# Weakly Supervised Domain Detection
This repository releases the code and data for weakly supervised domain detection. Please cite the following paper [[bib](https://www.mitpressjournals.org/action/showCitFormats?doi=10.1162/tacl_a_00287)] if you find our code /data resource useful to you,

> In this paper we introduce domain detection as a new natural language processing task. We argue that the ability to detect textual segments which are domain-heavy, i.e., sentences or phrases which are representative of and provide evidence for a given domain would enable the development of domain aware tools and increase the domain coverage for practical applications. We propose an encoder-detector framework for domain detection and bootstrap classifiers with multiple instance learning (MIL). The models are hierarchically organized and suited to multilabel classification.
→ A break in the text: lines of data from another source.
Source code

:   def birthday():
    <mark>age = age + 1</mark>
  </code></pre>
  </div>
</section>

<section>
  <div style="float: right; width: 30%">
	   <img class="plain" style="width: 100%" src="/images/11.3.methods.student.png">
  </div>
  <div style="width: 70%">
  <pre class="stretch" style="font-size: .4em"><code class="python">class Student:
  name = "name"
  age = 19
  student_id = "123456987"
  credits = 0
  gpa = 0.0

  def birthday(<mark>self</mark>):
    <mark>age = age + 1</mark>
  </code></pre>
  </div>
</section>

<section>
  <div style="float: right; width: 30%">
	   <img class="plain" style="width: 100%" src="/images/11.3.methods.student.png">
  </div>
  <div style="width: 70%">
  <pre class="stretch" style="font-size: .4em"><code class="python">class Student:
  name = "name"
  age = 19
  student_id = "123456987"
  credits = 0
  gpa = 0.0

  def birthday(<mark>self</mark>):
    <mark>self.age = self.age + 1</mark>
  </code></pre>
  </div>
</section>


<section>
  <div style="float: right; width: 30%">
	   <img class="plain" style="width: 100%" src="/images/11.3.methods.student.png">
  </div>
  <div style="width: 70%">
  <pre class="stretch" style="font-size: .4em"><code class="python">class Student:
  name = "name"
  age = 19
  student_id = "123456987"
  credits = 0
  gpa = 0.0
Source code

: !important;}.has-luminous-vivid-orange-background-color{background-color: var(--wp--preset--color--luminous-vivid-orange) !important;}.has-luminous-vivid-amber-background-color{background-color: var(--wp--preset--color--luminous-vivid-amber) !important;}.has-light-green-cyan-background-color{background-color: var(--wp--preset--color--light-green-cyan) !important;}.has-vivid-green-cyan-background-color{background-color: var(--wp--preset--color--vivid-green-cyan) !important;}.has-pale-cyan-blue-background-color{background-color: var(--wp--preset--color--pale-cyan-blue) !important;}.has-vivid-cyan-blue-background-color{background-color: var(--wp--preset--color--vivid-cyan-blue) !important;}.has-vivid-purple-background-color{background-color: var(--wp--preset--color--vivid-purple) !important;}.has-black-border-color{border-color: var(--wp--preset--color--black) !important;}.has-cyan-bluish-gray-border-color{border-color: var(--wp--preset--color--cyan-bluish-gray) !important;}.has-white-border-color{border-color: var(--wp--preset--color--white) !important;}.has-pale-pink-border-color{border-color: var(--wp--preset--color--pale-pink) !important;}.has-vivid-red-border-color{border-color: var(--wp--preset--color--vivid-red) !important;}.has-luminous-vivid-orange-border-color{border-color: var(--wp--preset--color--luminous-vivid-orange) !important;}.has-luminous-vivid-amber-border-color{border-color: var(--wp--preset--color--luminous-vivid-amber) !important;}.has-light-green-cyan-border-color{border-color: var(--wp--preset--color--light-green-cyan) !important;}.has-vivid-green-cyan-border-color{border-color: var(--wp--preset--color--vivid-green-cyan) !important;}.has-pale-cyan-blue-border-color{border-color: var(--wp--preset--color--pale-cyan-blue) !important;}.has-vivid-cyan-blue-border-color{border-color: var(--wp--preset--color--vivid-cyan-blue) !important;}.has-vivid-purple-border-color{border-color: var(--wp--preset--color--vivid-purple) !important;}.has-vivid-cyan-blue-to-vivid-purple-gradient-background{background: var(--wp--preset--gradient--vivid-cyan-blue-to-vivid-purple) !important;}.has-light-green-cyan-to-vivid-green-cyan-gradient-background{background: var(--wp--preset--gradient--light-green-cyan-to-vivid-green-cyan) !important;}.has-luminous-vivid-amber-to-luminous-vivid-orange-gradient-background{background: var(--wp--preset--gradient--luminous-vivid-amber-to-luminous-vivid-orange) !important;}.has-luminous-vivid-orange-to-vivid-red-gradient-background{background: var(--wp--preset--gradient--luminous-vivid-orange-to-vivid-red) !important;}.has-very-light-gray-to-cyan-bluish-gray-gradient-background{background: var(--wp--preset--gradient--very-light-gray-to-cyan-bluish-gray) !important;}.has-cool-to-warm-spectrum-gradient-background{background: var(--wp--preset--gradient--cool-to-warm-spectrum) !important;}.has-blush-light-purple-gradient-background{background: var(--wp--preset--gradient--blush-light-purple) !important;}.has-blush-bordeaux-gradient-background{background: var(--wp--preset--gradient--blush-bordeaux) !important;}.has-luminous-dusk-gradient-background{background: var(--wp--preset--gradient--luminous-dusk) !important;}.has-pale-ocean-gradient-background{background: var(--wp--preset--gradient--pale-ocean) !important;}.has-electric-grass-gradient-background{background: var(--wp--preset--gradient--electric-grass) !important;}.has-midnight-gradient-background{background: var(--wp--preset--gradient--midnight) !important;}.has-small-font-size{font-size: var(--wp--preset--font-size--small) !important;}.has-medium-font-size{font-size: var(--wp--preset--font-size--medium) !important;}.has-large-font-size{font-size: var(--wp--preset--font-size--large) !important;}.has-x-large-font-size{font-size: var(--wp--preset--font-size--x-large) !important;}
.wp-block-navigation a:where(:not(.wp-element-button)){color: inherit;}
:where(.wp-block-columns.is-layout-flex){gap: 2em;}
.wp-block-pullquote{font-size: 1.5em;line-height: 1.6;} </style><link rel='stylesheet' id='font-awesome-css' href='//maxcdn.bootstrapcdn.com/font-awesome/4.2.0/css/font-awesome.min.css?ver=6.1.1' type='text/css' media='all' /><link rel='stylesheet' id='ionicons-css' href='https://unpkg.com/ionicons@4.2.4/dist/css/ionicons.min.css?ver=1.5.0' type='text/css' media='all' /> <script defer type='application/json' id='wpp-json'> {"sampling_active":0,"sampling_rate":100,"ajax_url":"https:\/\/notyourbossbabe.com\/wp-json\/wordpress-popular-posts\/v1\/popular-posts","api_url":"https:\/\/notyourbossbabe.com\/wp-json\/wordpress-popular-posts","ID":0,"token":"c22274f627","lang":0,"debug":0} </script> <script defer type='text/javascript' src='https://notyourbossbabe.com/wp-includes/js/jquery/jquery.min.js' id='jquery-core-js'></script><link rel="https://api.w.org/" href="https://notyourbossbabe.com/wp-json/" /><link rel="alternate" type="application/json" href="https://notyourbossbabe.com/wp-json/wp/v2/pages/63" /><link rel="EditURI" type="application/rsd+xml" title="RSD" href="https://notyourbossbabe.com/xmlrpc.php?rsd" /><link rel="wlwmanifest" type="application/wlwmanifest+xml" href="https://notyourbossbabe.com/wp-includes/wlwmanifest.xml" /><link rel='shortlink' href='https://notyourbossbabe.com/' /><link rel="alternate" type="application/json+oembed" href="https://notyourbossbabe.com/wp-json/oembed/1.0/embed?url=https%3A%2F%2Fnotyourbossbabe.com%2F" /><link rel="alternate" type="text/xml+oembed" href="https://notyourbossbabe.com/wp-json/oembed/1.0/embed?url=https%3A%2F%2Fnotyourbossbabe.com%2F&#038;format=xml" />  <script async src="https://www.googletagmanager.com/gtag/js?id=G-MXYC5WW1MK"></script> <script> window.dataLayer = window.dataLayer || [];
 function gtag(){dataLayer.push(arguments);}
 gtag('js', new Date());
We demonstrate that despite learning from minimal supervision, our models can be applied to text spans of different granularities, languages, and genres.  We also explore the potential of domain detection for text summarization.

Should you have any query please contact me at [yumo.xu@ed.ac.uk](mailto:yumo.xu@ed.ac.uk).

## Project Structure

```bash
DomainDetection
│   README.md
│   spec-file.text
└───src
│   └───frame  # DetNet framework
│       │   encoder.py
│       │   detector.py
│       │   ...
│   └───config  # configuration files
│   └───data  # dataset parsing, building and piping
│   └───utils  # miscellaneous utils 
└───dataset
│   └───en  # English dataset
│       └───...
│   └───zh  # Chinese dataset
│       └───...
└───res  # resources (vocabulary)
│   └───vocab
│       └───en  # English vocabulary
│           │   vocab
│       └───zh  # Chinese vocabulary
│           │   vocab
└───model  # trained models
│   └───en  # English models
│       │   DetNet
│       │   ...
│   └───zh  # Chinese models
│       │   DetNet
│       │   ...
└───log

```

## Environment Setup

You can check the `spec-file.txt` provided in this project for the list of packages required. 

To create a suitable environment conviniently with `conda`, do:

```bash
conda create --name myenv --file spec-file.txt
```

or alternatively, you may prefer to install required packages into an existing environment:

```bash
conda install --name myenv --file spec-file.txt
```

## Dataset

You can download our datasets for both English and Chinese via [Google Drive](https://drive.google.com/drive/folders/1K5TdwoezGzzb19_2QjTuNipOX9kf1tUY?usp=sharing).

After uncompressing *.zip files, put them under `dataset/en` or `dataset/zh`, respectively. These include data for model training, development and test. Note that `test` is for document-level test, and `syn_docs`is for sentence-level test with synthesized contexts (check the algorithm proposed in our paper for details).

 `*.json` files include documents sampled from Wikipedia (in both `en` and `zh`) and NYT (in `en`); these documents are manually labeled via MTurk at both sentence-level and word-level for test purpose.